A good day for Assad, a sad day for the US

Published 25.11.2015 01:32

The U.S. Senate divided over whether the state should back the Assad regime ruthlessly killing its people, or turn a blind eye to the massacres, which is just another way of supporting the regime

Much has been said about Russia's overt intervention in Syria. Moreover, it has been said that the U.S. and Russia agreed on the survival of Syrian President Bashar Assad's regime; Iran has come to the fore in the region and Turkey has been sidelined. This argument has delighted some people in the country, as it is coupled with coordinated attacks by Russia, Iran and Assad on Turkmens. Obviously, the objective is to drag Turkey into the war or undermine its power during negotiations. There are other plots as well.

Despite all of these plots, Turkey's conscientious stance and suggestions find credibility in the world. I think Foreign Ministry officials must have followed what televisions aired in the U.S. some time ago. The most interesting debate over Syria was experienced in the U.S. Senate where Republican Senator Lindsey Graham bombarded Secretary of Defense Ashton Carter with questions. Graham did not cite Turkey, but he asked questions similar to Ankara's theses on Syria and put Carter in a tight spot. In response to Graham's question of whether it is smart for the U.S. to stay out of the war and let Russia fight DAESH, Carter said that Russia does not strike DAESH. Astonished by this reply, Graham said: "How do we leverage Assad leaving when Russia is going to fight for him, Iran is going to fight for him, Hezbollah is fighting for him, and we are not going to do a damn thing to help people take him down? So, when [U.S. Secretary of State John] Kerry goes over to Geneva, he is turning over Syria to the Russians and the Iranians."

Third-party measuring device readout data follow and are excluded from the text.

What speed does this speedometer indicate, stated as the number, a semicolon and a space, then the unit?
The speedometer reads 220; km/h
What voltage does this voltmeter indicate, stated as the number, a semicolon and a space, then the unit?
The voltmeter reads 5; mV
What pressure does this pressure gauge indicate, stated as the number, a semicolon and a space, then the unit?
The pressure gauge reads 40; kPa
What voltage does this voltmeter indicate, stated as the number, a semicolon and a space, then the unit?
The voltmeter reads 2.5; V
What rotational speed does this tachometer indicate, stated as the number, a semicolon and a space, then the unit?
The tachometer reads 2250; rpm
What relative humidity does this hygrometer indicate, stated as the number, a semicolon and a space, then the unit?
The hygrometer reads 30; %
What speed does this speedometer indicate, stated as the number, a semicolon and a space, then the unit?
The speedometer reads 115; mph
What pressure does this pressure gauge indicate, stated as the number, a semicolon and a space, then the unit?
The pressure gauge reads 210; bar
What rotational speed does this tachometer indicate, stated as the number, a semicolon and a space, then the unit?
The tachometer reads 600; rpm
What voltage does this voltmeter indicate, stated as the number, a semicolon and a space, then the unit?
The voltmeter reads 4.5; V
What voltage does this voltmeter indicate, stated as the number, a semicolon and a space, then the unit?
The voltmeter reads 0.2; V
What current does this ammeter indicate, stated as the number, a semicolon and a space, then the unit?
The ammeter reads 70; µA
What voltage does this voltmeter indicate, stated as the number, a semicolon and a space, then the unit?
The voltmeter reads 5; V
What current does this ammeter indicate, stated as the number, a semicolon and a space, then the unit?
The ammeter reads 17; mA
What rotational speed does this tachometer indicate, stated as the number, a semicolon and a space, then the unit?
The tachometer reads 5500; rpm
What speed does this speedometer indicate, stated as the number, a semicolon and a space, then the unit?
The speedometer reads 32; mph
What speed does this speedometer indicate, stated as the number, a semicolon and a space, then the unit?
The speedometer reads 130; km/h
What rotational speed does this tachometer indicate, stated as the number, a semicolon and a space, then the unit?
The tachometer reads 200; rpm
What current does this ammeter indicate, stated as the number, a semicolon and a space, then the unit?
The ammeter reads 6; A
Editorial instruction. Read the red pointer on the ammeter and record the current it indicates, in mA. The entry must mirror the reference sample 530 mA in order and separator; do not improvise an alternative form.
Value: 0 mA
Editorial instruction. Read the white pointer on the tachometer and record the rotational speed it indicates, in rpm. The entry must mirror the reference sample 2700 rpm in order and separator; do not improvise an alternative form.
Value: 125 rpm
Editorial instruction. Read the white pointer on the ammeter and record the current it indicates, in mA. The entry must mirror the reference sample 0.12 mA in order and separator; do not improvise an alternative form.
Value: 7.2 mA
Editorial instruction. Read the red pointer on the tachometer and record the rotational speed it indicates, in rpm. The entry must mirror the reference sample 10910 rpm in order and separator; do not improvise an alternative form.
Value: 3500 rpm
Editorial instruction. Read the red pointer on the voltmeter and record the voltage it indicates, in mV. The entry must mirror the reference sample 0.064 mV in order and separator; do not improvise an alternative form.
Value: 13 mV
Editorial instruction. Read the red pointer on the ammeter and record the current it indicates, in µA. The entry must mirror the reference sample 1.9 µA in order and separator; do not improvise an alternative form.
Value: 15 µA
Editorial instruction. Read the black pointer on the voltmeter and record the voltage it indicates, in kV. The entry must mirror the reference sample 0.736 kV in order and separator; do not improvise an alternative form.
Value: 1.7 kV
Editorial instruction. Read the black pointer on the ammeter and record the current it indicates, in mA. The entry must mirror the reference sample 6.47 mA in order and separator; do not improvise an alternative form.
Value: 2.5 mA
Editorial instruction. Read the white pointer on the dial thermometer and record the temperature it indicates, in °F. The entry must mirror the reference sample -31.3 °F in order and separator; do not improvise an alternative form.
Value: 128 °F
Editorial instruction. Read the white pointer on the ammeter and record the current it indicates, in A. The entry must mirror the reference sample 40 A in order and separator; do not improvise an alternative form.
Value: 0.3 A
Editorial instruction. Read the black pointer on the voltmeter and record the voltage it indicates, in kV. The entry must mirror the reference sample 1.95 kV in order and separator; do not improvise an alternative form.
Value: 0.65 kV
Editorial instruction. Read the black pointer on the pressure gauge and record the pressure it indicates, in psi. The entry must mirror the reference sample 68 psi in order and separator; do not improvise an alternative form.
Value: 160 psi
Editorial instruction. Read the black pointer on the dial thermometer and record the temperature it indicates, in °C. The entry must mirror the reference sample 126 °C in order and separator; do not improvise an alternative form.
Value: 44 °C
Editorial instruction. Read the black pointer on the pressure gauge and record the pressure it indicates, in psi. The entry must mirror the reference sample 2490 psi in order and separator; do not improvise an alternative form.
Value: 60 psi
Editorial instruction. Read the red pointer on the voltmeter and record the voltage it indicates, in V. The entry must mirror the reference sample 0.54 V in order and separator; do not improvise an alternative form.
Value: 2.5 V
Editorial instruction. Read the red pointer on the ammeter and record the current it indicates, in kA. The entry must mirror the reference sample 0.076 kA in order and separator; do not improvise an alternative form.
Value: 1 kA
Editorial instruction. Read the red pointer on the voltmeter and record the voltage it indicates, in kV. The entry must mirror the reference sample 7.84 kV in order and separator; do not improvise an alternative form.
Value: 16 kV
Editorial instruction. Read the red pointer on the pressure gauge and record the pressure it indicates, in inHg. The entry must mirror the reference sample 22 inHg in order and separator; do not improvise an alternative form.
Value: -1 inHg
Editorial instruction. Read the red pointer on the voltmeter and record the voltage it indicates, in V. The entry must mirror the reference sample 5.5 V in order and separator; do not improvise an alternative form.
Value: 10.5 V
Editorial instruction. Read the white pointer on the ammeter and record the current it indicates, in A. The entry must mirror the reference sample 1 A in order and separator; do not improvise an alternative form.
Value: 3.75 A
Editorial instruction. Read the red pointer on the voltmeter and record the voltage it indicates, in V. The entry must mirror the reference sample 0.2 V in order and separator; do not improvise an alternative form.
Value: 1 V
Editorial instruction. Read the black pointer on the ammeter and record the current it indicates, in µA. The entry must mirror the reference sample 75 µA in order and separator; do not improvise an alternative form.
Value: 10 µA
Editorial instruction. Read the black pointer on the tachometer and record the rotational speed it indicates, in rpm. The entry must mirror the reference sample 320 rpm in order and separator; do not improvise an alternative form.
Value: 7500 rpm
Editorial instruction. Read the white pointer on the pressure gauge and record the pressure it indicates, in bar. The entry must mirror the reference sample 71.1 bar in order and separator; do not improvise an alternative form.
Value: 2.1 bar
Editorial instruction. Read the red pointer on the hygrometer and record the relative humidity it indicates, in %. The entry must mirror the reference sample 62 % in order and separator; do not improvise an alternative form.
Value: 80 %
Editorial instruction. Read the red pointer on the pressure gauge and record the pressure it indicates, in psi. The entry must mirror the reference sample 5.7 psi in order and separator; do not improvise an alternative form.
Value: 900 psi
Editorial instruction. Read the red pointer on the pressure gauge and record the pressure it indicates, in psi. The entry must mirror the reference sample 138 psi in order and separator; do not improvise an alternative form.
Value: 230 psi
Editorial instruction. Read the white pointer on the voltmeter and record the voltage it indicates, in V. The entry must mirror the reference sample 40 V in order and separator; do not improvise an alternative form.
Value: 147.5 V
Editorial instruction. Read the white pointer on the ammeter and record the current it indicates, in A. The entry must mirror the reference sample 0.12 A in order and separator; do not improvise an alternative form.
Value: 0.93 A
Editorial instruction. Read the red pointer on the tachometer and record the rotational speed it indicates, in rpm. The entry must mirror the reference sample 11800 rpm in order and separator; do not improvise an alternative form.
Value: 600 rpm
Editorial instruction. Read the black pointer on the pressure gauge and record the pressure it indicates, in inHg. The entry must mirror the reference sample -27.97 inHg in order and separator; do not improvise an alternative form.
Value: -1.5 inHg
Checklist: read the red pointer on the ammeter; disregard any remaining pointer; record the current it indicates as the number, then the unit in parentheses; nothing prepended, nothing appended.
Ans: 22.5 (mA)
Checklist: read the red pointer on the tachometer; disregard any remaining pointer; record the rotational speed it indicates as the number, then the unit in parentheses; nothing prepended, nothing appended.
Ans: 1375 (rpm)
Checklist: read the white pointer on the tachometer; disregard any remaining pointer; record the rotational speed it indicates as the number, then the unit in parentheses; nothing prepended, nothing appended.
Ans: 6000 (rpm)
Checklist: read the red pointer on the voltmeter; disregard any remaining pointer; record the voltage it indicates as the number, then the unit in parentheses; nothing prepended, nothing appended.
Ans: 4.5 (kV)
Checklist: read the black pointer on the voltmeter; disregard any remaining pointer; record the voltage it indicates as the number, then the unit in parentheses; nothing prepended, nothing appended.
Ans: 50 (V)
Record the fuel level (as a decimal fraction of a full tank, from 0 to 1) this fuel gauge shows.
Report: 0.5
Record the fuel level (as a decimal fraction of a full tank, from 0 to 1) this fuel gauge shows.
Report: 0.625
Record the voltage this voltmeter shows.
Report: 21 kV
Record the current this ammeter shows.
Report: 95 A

Graham asked Carter another interesting question: "Do you see a scenario where we could fight to support an effort to take Assad down? That we will fight alongside of people who want to take Assad down in Syria? Does it have a military component?" Carter gave a short reply: "There are not military components, but only a political effort." After hearing from Carter that the U.S. would not give military support to those fighting Assad, Graham made an interesting statement: "If I am Assad, this is a good day for me, because the American government has just said without saying it that they are not going to fight to replace me. The Russians and the Iranians and Hezbollah, this is a really good day for them ... You have turned Syria over to Russia and Iran. You have told the people in Syria who died about hundreds of thousands that we are more worried about political settlement than we are about what follows. All I can say is this is a sad day for America, and the region will pay hell for this, because the Arabs are not going to accept this. The people in Syria are not going to accept this."And the last word from Graham was: "This is a half-assed strategy at best," which shows that the U.S.'s ambivalent Syrian policy has led to serious debates in itself.